==== EXERCISE INPUT

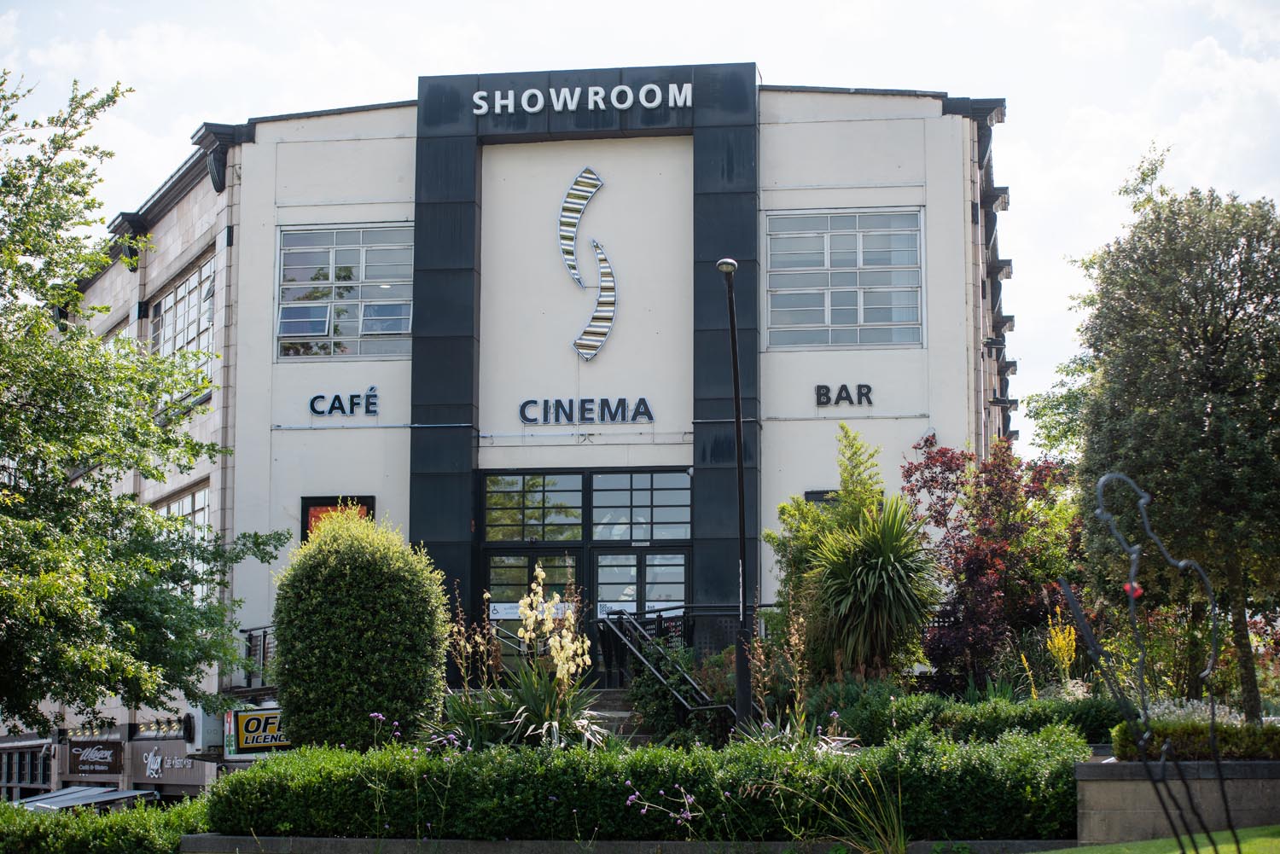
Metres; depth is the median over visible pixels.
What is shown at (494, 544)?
entrance door
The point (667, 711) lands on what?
shrub
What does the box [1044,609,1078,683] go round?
yellow flower
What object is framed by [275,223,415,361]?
window
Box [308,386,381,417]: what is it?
sign
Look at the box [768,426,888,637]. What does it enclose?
shrub
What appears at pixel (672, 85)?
building sign
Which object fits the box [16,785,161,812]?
awning
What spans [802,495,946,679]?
yucca plant
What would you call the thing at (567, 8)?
sky
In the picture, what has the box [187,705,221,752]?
air conditioner
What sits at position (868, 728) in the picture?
hedge
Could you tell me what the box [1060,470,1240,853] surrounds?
metal sculpture
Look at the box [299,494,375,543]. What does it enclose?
poster
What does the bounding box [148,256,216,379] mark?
window
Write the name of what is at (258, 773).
hedge
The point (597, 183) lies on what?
logo
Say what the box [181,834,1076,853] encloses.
low wall
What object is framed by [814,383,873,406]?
sign
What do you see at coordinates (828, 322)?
window
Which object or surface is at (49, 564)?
tree
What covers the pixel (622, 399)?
sign
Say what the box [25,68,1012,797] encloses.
building
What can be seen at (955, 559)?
red tree
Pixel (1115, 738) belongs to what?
hedge
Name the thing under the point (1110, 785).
stone wall
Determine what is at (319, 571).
round shrub
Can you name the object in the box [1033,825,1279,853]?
lawn
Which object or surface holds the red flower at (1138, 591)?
attached to the metal sculpture at (1133, 571)
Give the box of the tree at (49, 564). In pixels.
[0,67,290,740]
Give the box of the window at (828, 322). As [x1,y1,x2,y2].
[766,209,924,349]
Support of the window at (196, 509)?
in the building
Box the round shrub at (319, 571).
[273,508,448,750]
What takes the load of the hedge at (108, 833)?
on the ground
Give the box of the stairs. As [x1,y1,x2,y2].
[583,688,651,745]
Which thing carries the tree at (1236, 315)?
on the ground
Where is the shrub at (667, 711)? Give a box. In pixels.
[624,643,712,739]
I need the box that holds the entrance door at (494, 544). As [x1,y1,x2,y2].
[477,466,692,680]
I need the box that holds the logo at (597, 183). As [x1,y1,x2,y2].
[556,166,617,361]
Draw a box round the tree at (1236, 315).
[1063,163,1279,726]
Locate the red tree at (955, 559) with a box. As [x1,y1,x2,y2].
[901,432,1077,687]
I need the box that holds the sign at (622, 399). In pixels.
[517,397,654,423]
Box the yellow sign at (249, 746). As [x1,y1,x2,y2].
[225,706,290,755]
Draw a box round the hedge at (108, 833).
[0,793,208,853]
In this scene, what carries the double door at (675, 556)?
in the building
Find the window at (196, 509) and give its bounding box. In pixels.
[154,484,213,601]
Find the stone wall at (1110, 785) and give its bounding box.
[1072,757,1279,842]
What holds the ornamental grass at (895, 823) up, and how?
on the ground
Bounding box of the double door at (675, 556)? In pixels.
[591,548,690,679]
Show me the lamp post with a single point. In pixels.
(737, 397)
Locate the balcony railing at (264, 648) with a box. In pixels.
[238,624,279,689]
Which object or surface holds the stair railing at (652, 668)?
on the stairs
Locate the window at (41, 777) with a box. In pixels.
[0,744,51,791]
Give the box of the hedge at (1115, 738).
[1112,721,1279,762]
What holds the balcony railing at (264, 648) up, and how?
attached to the building
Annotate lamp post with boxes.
[715,256,752,732]
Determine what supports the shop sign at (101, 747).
attached to the building
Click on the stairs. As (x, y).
(604, 708)
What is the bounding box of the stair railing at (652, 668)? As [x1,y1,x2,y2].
[591,605,733,726]
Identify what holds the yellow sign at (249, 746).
attached to the building
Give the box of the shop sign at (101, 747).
[68,740,124,774]
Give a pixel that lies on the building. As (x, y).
(266, 432)
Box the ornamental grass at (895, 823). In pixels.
[802,764,911,853]
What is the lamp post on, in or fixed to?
on the ground
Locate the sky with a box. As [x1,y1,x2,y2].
[0,0,1279,443]
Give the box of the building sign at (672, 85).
[471,83,694,114]
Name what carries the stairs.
on the ground
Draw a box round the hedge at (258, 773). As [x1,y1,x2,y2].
[203,723,1090,840]
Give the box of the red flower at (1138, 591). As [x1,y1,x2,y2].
[1122,581,1143,598]
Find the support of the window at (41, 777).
in the building
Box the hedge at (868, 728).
[824,689,1127,747]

========

- _WORK REQUIRED_
Return, word for word, every line from the line with "Annotate lamp post with boxes." to the final line of the data.

- _RESULT OF THIS EXERCISE_
Annotate lamp post with boxes.
[715,256,752,732]
Determine what supports the shop sign at (101, 747).
attached to the building
Click on the stairs. As (x, y).
(604, 708)
What is the bounding box of the stair railing at (652, 668)? As [x1,y1,x2,y2].
[591,605,733,726]
Identify what holds the yellow sign at (249, 746).
attached to the building
Give the box of the shop sign at (101, 747).
[68,740,124,774]
Give a pixel that lies on the building. As (x, y).
(266, 432)
Box the ornamental grass at (895, 823). In pixels.
[802,764,911,853]
What is the lamp post on, in or fixed to?
on the ground
Locate the sky with a box. As [x1,y1,x2,y2].
[0,0,1279,443]
Give the box of the building sign at (672, 85).
[471,83,694,114]
Name what carries the stairs.
on the ground
Draw a box round the hedge at (258, 773). As [x1,y1,x2,y2].
[203,723,1090,840]
Give the box of the red flower at (1138, 591). As [x1,y1,x2,y2].
[1122,581,1143,598]
Find the support of the window at (41, 777).
in the building
Box the hedge at (868, 728).
[824,689,1127,747]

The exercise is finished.